TASK PROMPT: Format the lines below as a numbered list, and leave out any blank lines.

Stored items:
■ ■ ■ ■ ■ ■ ■
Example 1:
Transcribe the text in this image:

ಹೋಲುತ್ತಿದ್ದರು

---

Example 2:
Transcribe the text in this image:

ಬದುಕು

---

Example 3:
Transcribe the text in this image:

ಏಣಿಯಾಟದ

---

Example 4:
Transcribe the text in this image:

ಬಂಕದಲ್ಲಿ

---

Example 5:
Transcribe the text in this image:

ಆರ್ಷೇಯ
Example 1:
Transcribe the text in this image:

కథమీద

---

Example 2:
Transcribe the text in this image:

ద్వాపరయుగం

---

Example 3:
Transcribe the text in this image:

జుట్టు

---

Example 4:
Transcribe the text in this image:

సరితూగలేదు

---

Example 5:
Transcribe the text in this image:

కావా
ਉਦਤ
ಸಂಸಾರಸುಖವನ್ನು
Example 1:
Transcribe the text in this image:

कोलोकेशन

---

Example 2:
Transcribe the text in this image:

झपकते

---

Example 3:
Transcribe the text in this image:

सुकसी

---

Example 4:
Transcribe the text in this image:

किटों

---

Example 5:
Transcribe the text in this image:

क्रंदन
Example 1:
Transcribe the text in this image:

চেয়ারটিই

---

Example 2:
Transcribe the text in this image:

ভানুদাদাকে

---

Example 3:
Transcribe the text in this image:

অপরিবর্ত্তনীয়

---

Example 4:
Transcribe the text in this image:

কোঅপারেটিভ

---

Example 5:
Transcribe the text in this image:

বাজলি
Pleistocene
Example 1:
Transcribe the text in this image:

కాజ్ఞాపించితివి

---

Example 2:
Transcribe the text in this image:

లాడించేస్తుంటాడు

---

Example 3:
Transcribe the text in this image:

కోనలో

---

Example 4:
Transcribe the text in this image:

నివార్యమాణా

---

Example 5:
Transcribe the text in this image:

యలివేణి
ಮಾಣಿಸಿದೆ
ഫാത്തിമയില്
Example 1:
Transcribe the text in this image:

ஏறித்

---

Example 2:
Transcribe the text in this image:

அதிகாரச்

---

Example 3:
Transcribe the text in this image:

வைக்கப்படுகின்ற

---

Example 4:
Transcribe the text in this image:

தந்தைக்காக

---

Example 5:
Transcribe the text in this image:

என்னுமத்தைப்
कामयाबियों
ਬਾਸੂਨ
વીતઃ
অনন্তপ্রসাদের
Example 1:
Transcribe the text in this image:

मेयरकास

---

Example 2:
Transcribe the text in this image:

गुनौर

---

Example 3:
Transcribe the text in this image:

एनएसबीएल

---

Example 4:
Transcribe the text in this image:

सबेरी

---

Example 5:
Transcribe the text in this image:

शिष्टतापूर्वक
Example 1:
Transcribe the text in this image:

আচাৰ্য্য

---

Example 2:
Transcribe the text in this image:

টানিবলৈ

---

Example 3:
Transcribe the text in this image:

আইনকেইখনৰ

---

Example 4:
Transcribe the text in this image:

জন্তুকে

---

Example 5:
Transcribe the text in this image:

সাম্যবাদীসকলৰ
■ ■ ■ ■ ■ ■ ■
RESULT FOR THIS TASK:
1. Example 1:
2. Transcribe the text in this image:
3. ಹೋಲುತ್ತಿದ್ದರು
4. ---
5. Example 2:
6. Transcribe the text in this image:
7. ಬದುಕು
8. ---
9. Example 3:
10. Transcribe the text in this image:
11. ಏಣಿಯಾಟದ
12. ---
13. Example 4:
14. Transcribe the text in this image:
15. ಬಂಕದಲ್ಲಿ
16. ---
17. Example 5:
18. Transcribe the text in this image:
19. ಆರ್ಷೇಯ
20. Example 1:
21. Transcribe the text in this image:
22. కథమీద
23. ---
24. Example 2:
25. Transcribe the text in this image:
26. ద్వాపరయుగం
27. ---
28. Example 3:
29. Transcribe the text in this image:
30. జుట్టు
31. ---
32. Example 4:
33. Transcribe the text in this image:
34. సరితూగలేదు
35. ---
36. Example 5:
37. Transcribe the text in this image:
38. కావా
39. ਉਦਤ
40. ಸಂಸಾರಸುಖವನ್ನು
41. Example 1:
42. Transcribe the text in this image:
43. कोलोकेशन
44. ---
45. Example 2:
46. Transcribe the text in this image:
47. झपकते
48. ---
49. Example 3:
50. Transcribe the text in this image:
51. सुकसी
52. ---
53. Example 4:
54. Transcribe the text in this image:
55. किटों
56. ---
57. Example 5:
58. Transcribe the text in this image:
59. क्रंदन
60. Example 1:
61. Transcribe the text in this image:
62. চেয়ারটিই
63. ---
64. Example 2:
65. Transcribe the text in this image:
66. ভানুদাদাকে
67. ---
68. Example 3:
69. Transcribe the text in this image:
70. অপরিবর্ত্তনীয়
71. ---
72. Example 4:
73. Transcribe the text in this image:
74. কোঅপারেটিভ
75. ---
76. Example 5:
77. Transcribe the text in this image:
78. বাজলি
79. Pleistocene
80. Example 1:
81. Transcribe the text in this image:
82. కాజ్ఞాపించితివి
83. ---
84. Example 2:
85. Transcribe the text in this image:
86. లాడించేస్తుంటాడు
87. ---
88. Example 3:
89. Transcribe the text in this image:
90. కోనలో
91. ---
92. Example 4:
93. Transcribe the text in this image:
94. నివార్యమాణా
95. ---
96. Example 5:
97. Transcribe the text in this image:
98. యలివేణి
99. ಮಾಣಿಸಿದೆ
100. ഫാത്തിമയില്
101. Example 1:
102. Transcribe the text in this image:
103. ஏறித்
104. ---
105. Example 2:
106. Transcribe the text in this image:
107. அதிகாரச்
108. ---
109. Example 3:
110. Transcribe the text in this image:
111. வைக்கப்படுகின்ற
112. ---
113. Example 4:
114. Transcribe the text in this image:
115. தந்தைக்காக
116. ---
117. Example 5:
118. Transcribe the text in this image:
119. என்னுமத்தைப்
120. कामयाबियों
121. ਬਾਸੂਨ
122. વીતઃ
123. অনন্তপ্রসাদের
124. Example 1:
125. Transcribe the text in this image:
126. मेयरकास
127. ---
128. Example 2:
129. Transcribe the text in this image:
130. गुनौर
131. ---
132. Example 3:
133. Transcribe the text in this image:
134. एनएसबीएल
135. ---
136. Example 4:
137. Transcribe the text in this image:
138. सबेरी
139. ---
140. Example 5:
141. Transcribe the text in this image:
142. शिष्टतापूर्वक
143. Example 1:
144. Transcribe the text in this image:
145. আচাৰ্য্য
146. ---
147. Example 2:
148. Transcribe the text in this image:
149. টানিবলৈ
150. ---
151. Example 3:
152. Transcribe the text in this image:
153. আইনকেইখনৰ
154. ---
155. Example 4:
156. Transcribe the text in this image:
157. জন্তুকে
158. ---
159. Example 5:
160. Transcribe the text in this image:
161. সাম্যবাদীসকলৰ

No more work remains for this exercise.